Kaliwungu

Menjejakkan kaki kembali di Kaliwungu yakni menziarahi keinginan yang tersia-siakan. Membuka kembali kotak yang telah lama tersimpan rapi di rak. Kotor, sarat abu. Pandangan tertuju pada tempat parkir beratap fiber di sebelah utara bangunan beton berlantai empat (kini di situ telah pula berdiri bangunan beton). Disebelah timur agak ke utara nyaris mepet tembok tetangga ada sumur. Di sumur itu, dulu, banyak yang dengan riuh menimba bergantian. Mandi. Karena tidak ingin terlalu usang ngantri di kotak-kotak kamar mandi.
Di parkiran beratap fiber berukuran sekira 7×7 meter itu, dahulu, bangun bangunan dua lantai, dengan dinding dan sekat papan yang membagi delapan kamar. Di salah satu kamar di lantai dua, sebelah utara yang menghadap ke barat yang, diatas pintu, bertulis “SUNAN GESENG”, di sanalah saya bertempat ketika, sekira 13 tahun silam, saya menjejakkan kaki kali pertama di tanah ini.
Dihampir setiap pagi, selepas subuh, tidak lupa ngapéli Lik Mahfud (agar Allah mengampuni semua kealpaannya dan melapangkan kuburnya) untuk membeli ganjel perut; teh elok dan “blanggréng” dengan sambel terasi. Atau menunggu dua anak kecil yang dengan penuh semangat menjajakan dagangannya sebelum berangkat ke sekolah. “Gélékeee…Gélékeee…”. Sungguh aku rindu teriakan kedua bocah itu.
Tiba-tiba mirip terdengar bunyi yang tak aneh bagiku. Ya! bunyi Abah dari aula memanggilku dengan pengeras bunyi selepas ngaji tafsir jalalain atau adzkar nawawi (sekarang suara itu tak akan pernah ku dengar lagi). Segera ku tutup pintu kamar, ku kunci dari dalam dengan paku yang menempel–yang dibengkokkan–di jerumpul pintu, lalu krukupan sarung, akal-akalan tidur. Tak peduli siapa yang berulang menggedor pintu sambil teriak: “Kang, timbali abah!”
Aku masih ingat bagaimana dulu–dengan semangat–bareng melagukan bait demi bait nadhom ‘aqidatul awam, hidayatus shibyan, imrithi, alfiyah, atau membaca kembali kitab-kitab dengan makna gandul yang telah diajarkan sebelumnya sembari menanti ustadz masuk kelas–bersatir triplek untuk memisahkan satu kelas dengan kelas lain.
Aku masih ingat bagaimana raut wajah tegang diantara kami ketika ustadz memanggil kami satu per satu untuk maju menghafal nadhom atau sorogan. Masih terlihat terperinci muka-tampang takut tak bisa menghafal atau membaca kembali kitab yang telah dimaknainya sendiri. Sebab konsekuensi dikala tak bisa menghafal atau baca kitab, kami harus rela berdiri di kelas sebelah sampai akhir ngaji. Tentu itu hal yang membuat kami malu.

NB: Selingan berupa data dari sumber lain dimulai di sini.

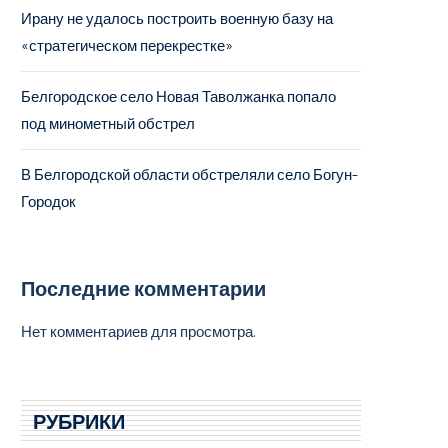
Ирану не удалось построить военную базу на
«стратегическом перекрестке»
Белгородское село Новая Таволжанка попало
под минометный обстрел
В Белгородской области обстреляли село Богун-
Городок
Последние комментарии
Нет комментариев для просмотра.
РУБРИКИ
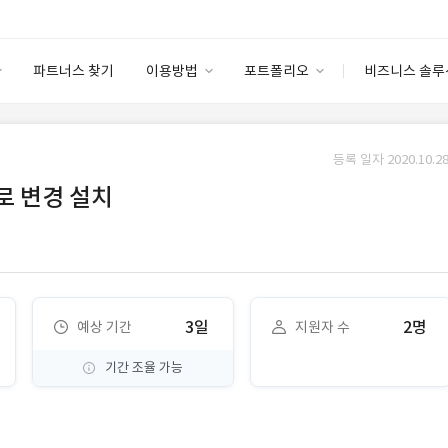
파트너스 찾기
이용방법
포트폴리오
비즈니스 솔루
이용방법
포트폴리오
엔터프라이즈
I
파트너 등급
이용후기
등록 일자 2020.10.28
안심 코드 케어
이용요금
솔루션 마켓
로 변경 설치
고객센터
스토어
3일
2명
예상 기간
지원자 수
기간 조율 가능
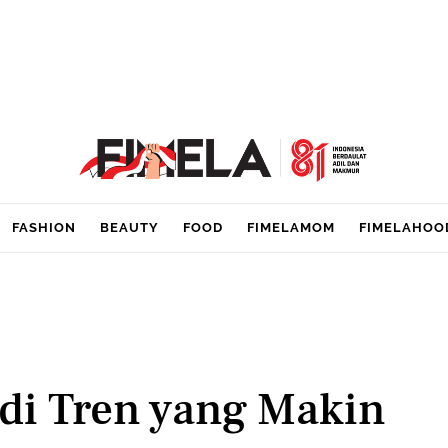
FASHION
BEAUTY
FOOD
FIMELAMOM
FIMELAHOO
adi Tren yang Makin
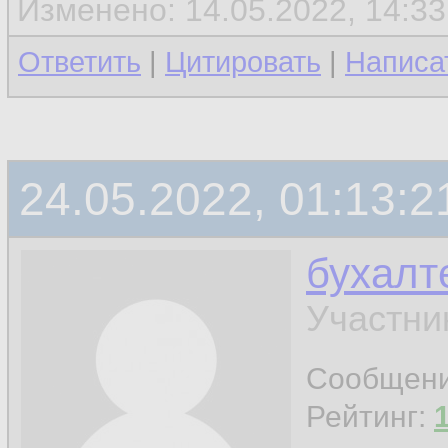
Изменено: 14.05.2022, 14:33
Ответить
|
Цитировать
|
Написа
24.05.2022, 01:13:2
бухалт
Участни
Сообщен
Рейтинг:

Kaliwungu membawaku kembali pada ingatan-ingatan wacana banyak hal.
: Kebijaksanaan Abah dan Bu Nyai, kearifan warga sekitar (apa kabar mak Sri, mak Khom, mak Nur, lik Bambang, pak Woh, om Gank, simbah–kopi slank, mami?), kemudian-lalang kaum bersarung tanpa alas kaki dengan gudig yang menempel di selakangan atau sela jari, makan rame-rame dalam satu talam, seember pecerén yang diciduk sendiri kemudian untuk mandi sendiri (sebagai ta’zir alasannya melakukan pelanggaran pada level tertentu), sampai penjalin yang siap mendarat di punggung-punggung para pelanggar hukum (aku tergolong didalamnya).
Aku rindu panjenengan timbali dengan pengeras bunyi alasannya tidak ngaji. Aku rindu panjenengan dukani alasannya adalah terlampau ndablek. Aku rindu panjenengan suruh mijeti selaku ta’zir pelanggaranku. Aku rindu bunyi itu. Aku rindu semua itu.
Sugeng tindak, Abah KH. Syamsul Ma’terpelajar. Allahummaghfirlahu warhamhu wa ‘afihi wa’fu ‘anhu.